Scènes
A La Parfumerie, à Genève, «M'Pi et Jean-Louis» raconte le destin pas commun d'un couple de handicapés qui, portés par leur foi dans l'homme, ont illuminé leur ville de Picardie

Ce pourrait être un conte de Noël. Comment Marie-Pierre, quasi aveugle, mais musicienne et confiante dans la beauté du monde, rencontre Jean-Louis, quasi sourd, mais versé dans la philosophie et convaincu que la joie est partout. Et comment ces deux-là égaient Ham, une ville de Picardie, pendant des décennies en vivant un quotidien chaleureux, curieux et ouvert sur autrui. Ce pourrait être un conte de Noël, sauf que c’est une histoire vraie que raconte Charlotte Filou dans M’Pi et Jean-Louis, à voir ces jours à La Parfumerie.
Lire aussi: Amours virtuelles, plaisir réel
La metteuse en scène et comédienne relate même sa propre histoire, car ces deux poètes sont devenus ses amis et l’ont aidée, adolescente, à trouver sa voie. Entre film, récit et jeu en live, Virginie Barreteau et Hugues Sanchez brossent ces portraits bourrés d’humanité et la proposition, généreuse, fait du bien à l’âme.
Infirmité, quelle infirmité?
On se disait qu’on allait voir un spectacle sur la résilience. Une pièce qui montrait comment dépasser des handicaps majeurs pour survivre sans trop de heurts. Pas du tout. Une fois que Marie-Pierre et Jean-Louis ont raconté très simplement à la caméra de Charlotte Filou les soucis de santé qui ont bouleversé leur enfance et leur adolescence, leur vivacité et la somme des expériences accumulées envoient valser leur infirmité. Ces deux sont solides et radieux. Pas une plainte ne surgit durant les entretiens.
Leur particularité? Avoir été ordonnés bonne sœur et prêtre à la suite d’années d’études dans des établissements religieux où, remercient-ils, leur esprit a été bien nourri. M’Pi y a appris la musique, tandis que Jean-Louis y a dévoré les livres de philosophie. Tous deux partagent la même vision de la religion: prêter assistance aux plus défavorisés en ancrant leur foi dans le quotidien. Une vision chrétienne sociale qui correspond à l’époque: ils ont la vingtaine lors de Mai 68 et la révolution des mœurs parle à leur cœur militant.

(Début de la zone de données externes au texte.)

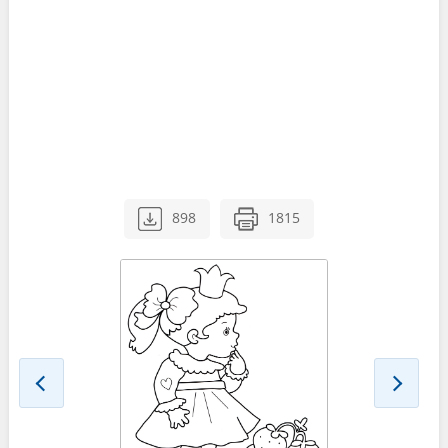
898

Mitterrand coupe les budgets
Après avoir fait partie du groupe de prêtres progressistes Echanges et dialogue, Jean-Louis doute de la capacité de l’Eglise à évoluer. Sa rencontre avec M’Pi, sœur enjouée qui fait chanter la galerie, finit de le décider. Le couple quitte les ordres, se marie et continue à partager sa joie de vivre dans le civil. D’abord dans les maisons de vacances des CAF, les caisses d’allocations familiales, qui permettaient aux moins dotés de prendre l’air de la mer. Puis, dès 1981, une fois que le gouvernement Mitterrand a coupé ces budgets – ironie! –, les deux opèrent à Ham, en Picardie.
En tant que prof de musique et cheffe de la chorale, M’Pi connaît tous les enfants du quartier et le foyer est constamment assailli d’élèves qui étudient et cuisinent (le pack, c’est la condition!) ou de voisins qui viennent boire le café. Dans les images de Charlotte Filou diffusée sur trois écrans suspendus, la chaleur des lieux est palpable et on comprend qu’elle-même ait trouvé là un endroit pour apaiser le tumulte qui l’agitait. «M’Pi et Jean-Louis, c’est la famille sans l’hémorragie», constate joliment la narratrice.
Des héros de la vie
Le spectacle vaut beaucoup pour la qualité de ce couple dont, en scène, Virginie Barreteau narre le destin avec entrain. La partition musicale est un peu confuse et certains passages théâtraux – comme Mai 68 et les prêtres en déroute, la bonne sœur et le cierge ou la mort du père – sont presque de trop. M’Pi et Jean-Louis sont tellement vivants et accomplis et leurs propos sont tellement éclairés et bienfaisants que leur seule présence suffit. Tel est le risque quand on relate le parcours de héros de la vie!
M’Pi et Jean-Louis, La Parfumerie, Genève, jusqu’au 19 décembre.